3. Detroit is not the problem for Cadillac. GM headquarters in the Renaissance Center building is the problem. Having worked on the Cadillac business at an earlier stop in my career, there is a group-think — and at times a group-inertia — at GM that pervades the organization and saps the ideas and energy that can bubble up from smart people in the group. Agendas for meetings often put the merits of the idea second or third after arguing over whose budget it comes out of, or whose favorite vendor gets the business. Moving the core staff away from the RenCen — a bleak, soul-killing office space — to Manhattan should eliminate several GM lifers from day-to-day impact on day-to-day work of the brand. Detroit, for all the bad headlines, is becoming an energized place for creative Millennials, just the people Caddy hopes to reach from its new digs. But Cadillac probably needs to put 500 miles between the brand group and the RenCen in order to implement the best of those ideas that come from the younger folks.

4. Separating Cadillac’s whole business unit from Detroit to New York can have a sub-conscious impact on the media that cover Cadillac both as an automotive brand, as well as a lifestyle brand. The fact that the group is breaking out of the afore-mentioned Beige-a-Palooza corporate headquarters on the Detroit River in favor of the media and lifestyle marketing capital of the world is a symbolic move that will also deliver some operational benefits. That’s a real thing for traditional and social media practitioners whether or not they are admitting it this week on their blogs. My God, it could be that Cadillac actually has hipper, more inspiring office space than its ad agency!

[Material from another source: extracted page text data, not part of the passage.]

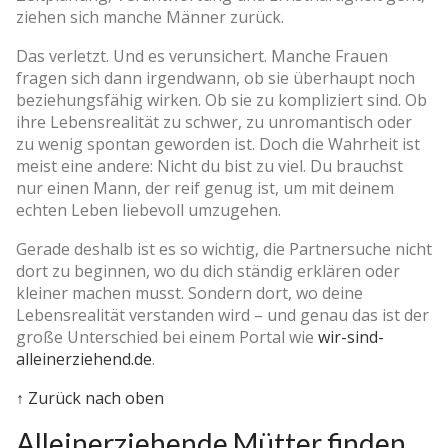
ziehen sich manche Männer zurück.
Das verletzt. Und es verunsichert. Manche Frauen
fragen sich dann irgendwann, ob sie überhaupt noch
beziehungsfähig wirken. Ob sie zu kompliziert sind. Ob
ihre Lebensrealität zu schwer, zu unromantisch oder
zu wenig spontan geworden ist. Doch die Wahrheit ist
meist eine andere: Nicht du bist zu viel. Du brauchst
nur einen Mann, der reif genug ist, um mit deinem
echten Leben liebevoll umzugehen.
Gerade deshalb ist es so wichtig, die Partnersuche nicht
dort zu beginnen, wo du dich ständig erklären oder
kleiner machen musst. Sondern dort, wo deine
Lebensrealität verstanden wird – und genau das ist der
große Unterschied bei einem Portal wie
wir-sind-
alleinerziehend.de
.
↑ Zurück nach oben
Alleinerziehende Mütter finden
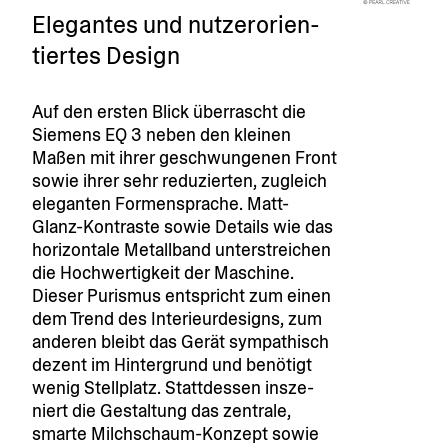
Elegantes und nutzer­ori­en­
tiertes Design
Auf den ersten Blick überrascht die
Siemens EQ 3 neben den kleinen
Maßen mit ihrer geschwun­genen Front
sowie ihrer sehr reduzierten, zugleich
eleganten Formen­sprache. Matt-
Glanz-Kontraste sowie Details wie das
horizontale Metallband unter­streichen
die Hochwer­tigkeit der Maschine.
Dieser Purismus entspricht zum einen
dem Trend des Interi­eur­de­signs, zum
anderen bleibt das Gerät sympa­thisch
dezent im Hinter­grund und benötigt
wenig Stell­platz. Statt­dessen insze­
niert die Gestaltung das zentrale,
smarte Milch­schaum-Konzept sowie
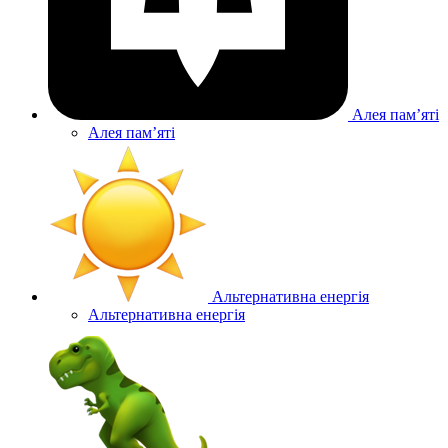
Алея памʼяті
Алея памʼяті
Альтернативна енергія
Альтернативна енергія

5. Separating from GM headquarters may well give Cadillac a chance to do what it has needed to for the last decade: establish a voice and image for the brand that can withstand the pressure from within GM to change directions because of the latest sales numbers or marketing chief. GM has been doing well at recruiting some very talented marketers with solid track records from the outside: DyNysschen at Cadillac and Tim Mahoney at Chevrolet to name two. Both professionals know that consistency and authenticity is what makes a brand attractive and engaging. Brand images and strategies for cars are to be tweaked and refreshed, not changed wholesale on the whim of a marketing manager who was an engineer in Venezuela the previous month before he or she got promoted to brand marketing manger in the U.S. BMW has been selling “The Ultimate Driving Machine” since Nixon was in the White House. Cadillac has had four agency partners since Obama was sworn in, and even more strategies.

Distance from GM’s Renaissance Center is not a magic bullet. The brand team has to hatch a strategy and create a voice that the audience will appreciate. Moving out of Mom and Dad’s basement is a great first move toward finding that voice in a new century.